*What to work on*
Put the lines of the records below into a JSON list of strings, one string per line, omitting blank lines. Begin at the line that contains "right shoulder: (185, 86, 2)" and stop after the line that contains "left hip: (305, 80, 1)", including both.

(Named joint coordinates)
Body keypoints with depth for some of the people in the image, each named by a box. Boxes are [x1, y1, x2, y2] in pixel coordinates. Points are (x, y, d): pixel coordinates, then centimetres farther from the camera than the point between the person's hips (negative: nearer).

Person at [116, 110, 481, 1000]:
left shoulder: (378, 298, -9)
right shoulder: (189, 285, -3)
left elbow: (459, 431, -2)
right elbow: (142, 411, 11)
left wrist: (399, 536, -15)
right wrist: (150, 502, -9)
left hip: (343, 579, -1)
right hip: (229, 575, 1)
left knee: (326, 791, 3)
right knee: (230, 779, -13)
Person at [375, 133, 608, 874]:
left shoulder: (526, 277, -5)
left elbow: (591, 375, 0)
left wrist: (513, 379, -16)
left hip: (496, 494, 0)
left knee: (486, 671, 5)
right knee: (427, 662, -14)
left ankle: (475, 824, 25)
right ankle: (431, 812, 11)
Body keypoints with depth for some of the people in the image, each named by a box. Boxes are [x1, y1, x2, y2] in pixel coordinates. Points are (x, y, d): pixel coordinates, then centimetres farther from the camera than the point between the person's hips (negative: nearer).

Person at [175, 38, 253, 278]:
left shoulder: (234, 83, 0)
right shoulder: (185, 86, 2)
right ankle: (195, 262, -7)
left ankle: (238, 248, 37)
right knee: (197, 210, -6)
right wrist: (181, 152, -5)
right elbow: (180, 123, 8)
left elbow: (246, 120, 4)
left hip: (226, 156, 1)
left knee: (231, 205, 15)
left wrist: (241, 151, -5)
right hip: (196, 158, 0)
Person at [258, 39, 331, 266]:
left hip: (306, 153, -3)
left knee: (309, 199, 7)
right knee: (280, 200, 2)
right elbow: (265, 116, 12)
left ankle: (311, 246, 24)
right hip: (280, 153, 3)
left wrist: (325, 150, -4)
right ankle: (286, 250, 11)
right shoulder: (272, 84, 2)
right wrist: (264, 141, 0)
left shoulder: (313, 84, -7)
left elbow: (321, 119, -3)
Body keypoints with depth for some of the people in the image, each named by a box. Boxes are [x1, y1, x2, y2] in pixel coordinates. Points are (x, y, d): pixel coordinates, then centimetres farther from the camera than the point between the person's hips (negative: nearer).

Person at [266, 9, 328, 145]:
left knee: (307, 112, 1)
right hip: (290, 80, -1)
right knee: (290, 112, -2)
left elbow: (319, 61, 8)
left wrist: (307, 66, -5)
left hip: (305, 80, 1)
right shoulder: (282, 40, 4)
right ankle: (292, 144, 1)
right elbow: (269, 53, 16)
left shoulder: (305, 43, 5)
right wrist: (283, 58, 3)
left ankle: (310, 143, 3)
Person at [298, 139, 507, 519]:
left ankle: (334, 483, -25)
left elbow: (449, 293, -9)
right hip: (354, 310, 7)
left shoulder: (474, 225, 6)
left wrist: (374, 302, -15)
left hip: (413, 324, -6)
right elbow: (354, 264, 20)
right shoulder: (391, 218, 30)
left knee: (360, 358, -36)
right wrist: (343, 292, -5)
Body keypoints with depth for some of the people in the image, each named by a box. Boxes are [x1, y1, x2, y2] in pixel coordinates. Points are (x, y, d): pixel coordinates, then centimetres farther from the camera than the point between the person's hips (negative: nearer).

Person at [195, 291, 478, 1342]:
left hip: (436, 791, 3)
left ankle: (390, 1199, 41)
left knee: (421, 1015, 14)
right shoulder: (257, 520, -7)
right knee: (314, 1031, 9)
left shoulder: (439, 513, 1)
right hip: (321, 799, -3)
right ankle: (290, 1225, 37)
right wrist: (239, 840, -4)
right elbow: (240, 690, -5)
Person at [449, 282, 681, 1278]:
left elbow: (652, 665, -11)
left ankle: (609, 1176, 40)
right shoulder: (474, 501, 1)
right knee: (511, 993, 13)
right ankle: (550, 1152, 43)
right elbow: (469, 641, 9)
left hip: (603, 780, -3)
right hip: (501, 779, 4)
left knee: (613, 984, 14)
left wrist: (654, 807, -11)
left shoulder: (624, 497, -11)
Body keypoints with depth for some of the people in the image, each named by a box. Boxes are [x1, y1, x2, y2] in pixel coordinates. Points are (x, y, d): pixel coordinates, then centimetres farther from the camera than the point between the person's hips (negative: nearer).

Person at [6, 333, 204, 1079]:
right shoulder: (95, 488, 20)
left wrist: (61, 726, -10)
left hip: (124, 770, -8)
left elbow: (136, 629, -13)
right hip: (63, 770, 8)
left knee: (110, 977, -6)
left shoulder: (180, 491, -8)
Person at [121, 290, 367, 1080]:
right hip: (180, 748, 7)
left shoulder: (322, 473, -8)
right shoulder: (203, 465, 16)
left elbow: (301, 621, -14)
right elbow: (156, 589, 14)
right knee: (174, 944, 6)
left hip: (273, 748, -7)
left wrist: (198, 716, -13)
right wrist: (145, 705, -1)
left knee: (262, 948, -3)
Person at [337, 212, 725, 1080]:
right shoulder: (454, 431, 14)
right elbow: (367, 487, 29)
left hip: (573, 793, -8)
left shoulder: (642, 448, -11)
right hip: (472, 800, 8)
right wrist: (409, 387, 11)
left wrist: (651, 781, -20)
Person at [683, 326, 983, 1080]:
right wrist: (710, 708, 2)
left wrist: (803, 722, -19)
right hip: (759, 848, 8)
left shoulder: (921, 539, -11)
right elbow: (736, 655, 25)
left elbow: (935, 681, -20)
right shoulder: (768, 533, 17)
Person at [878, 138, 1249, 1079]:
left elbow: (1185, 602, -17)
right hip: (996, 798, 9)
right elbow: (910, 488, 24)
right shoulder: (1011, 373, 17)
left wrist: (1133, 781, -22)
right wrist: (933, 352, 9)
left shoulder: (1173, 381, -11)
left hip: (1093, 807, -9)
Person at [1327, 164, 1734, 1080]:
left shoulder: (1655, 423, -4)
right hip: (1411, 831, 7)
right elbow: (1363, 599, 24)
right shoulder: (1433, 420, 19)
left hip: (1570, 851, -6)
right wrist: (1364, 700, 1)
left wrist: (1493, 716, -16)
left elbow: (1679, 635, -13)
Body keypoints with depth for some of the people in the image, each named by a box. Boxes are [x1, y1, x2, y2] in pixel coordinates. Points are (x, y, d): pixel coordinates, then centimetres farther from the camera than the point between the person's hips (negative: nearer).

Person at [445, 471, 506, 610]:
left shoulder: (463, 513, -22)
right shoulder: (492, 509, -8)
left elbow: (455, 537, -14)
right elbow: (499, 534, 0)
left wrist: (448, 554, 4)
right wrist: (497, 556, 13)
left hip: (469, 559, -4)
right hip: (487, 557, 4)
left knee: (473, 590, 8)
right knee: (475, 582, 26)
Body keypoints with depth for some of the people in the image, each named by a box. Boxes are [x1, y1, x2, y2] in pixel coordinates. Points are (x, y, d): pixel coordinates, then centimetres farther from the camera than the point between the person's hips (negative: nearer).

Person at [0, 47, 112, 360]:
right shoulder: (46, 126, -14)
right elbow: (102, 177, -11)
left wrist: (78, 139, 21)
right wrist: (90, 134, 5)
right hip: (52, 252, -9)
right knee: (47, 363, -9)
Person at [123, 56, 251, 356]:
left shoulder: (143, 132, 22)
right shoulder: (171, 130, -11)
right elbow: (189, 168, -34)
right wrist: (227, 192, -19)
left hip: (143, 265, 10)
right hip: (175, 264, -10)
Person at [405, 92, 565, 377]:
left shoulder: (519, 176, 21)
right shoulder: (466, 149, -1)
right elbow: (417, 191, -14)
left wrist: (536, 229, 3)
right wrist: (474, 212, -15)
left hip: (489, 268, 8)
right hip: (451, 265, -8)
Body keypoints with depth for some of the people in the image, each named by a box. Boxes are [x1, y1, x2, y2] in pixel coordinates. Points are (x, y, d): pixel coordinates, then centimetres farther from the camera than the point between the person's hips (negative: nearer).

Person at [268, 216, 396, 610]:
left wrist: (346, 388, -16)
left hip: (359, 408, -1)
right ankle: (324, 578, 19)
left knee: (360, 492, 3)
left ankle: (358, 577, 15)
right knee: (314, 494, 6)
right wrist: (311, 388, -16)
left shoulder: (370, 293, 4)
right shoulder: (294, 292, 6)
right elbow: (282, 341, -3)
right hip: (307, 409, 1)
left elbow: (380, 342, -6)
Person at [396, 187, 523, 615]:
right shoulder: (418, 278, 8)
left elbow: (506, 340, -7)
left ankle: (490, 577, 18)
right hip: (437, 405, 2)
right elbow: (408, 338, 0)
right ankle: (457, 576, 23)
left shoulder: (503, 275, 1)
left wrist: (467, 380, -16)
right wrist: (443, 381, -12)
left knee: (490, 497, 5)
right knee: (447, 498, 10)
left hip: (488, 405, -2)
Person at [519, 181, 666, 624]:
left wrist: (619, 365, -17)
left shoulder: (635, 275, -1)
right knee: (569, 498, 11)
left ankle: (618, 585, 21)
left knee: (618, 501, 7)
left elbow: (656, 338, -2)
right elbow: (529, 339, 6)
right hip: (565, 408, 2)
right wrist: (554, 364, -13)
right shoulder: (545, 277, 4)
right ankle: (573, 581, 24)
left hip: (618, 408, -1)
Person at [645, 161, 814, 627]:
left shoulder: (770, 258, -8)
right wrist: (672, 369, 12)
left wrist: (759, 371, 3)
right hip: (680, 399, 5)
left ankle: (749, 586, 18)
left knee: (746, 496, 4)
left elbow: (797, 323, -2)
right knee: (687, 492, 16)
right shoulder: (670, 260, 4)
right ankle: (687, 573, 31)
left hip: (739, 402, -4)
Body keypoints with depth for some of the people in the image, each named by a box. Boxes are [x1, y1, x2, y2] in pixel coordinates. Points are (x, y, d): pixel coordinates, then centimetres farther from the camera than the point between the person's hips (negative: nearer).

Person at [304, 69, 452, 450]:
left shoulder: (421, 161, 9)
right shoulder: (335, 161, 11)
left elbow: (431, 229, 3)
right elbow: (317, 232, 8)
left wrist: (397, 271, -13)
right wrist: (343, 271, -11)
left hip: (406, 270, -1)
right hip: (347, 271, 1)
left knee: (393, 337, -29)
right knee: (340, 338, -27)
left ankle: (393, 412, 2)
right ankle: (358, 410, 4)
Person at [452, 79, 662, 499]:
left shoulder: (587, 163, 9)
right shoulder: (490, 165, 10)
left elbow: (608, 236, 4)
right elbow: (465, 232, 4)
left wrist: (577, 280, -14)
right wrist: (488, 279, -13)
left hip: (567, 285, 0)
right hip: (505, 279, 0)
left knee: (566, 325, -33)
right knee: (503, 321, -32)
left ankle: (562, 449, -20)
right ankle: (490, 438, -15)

*Solution*
[
  "right shoulder: (185, 86, 2)",
  "right ankle: (195, 262, -7)",
  "left ankle: (238, 248, 37)",
  "right knee: (197, 210, -6)",
  "right wrist: (181, 152, -5)",
  "right elbow: (180, 123, 8)",
  "left elbow: (246, 120, 4)",
  "left hip: (226, 156, 1)",
  "left knee: (231, 205, 15)",
  "left wrist: (241, 151, -5)",
  "right hip: (196, 158, 0)",
  "Person at [258, 39, 331, 266]:",
  "left hip: (306, 153, -3)",
  "left knee: (309, 199, 7)",
  "right knee: (280, 200, 2)",
  "right elbow: (265, 116, 12)",
  "left ankle: (311, 246, 24)",
  "right hip: (280, 153, 3)",
  "left wrist: (325, 150, -4)",
  "right ankle: (286, 250, 11)",
  "right shoulder: (272, 84, 2)",
  "right wrist: (264, 141, 0)",
  "left shoulder: (313, 84, -7)",
  "left elbow: (321, 119, -3)",
  "Body keypoints with depth for some of the people in the image, each named by a box. Boxes are [x1, y1, x2, y2] in pixel coordinates. Points are (x, y, d): pixel coordinates, then centimetres farther from the camera than the point between the person's hips (negative: nearer).",
  "Person at [266, 9, 328, 145]:",
  "left knee: (307, 112, 1)",
  "right hip: (290, 80, -1)",
  "right knee: (290, 112, -2)",
  "left elbow: (319, 61, 8)",
  "left wrist: (307, 66, -5)",
  "left hip: (305, 80, 1)"
]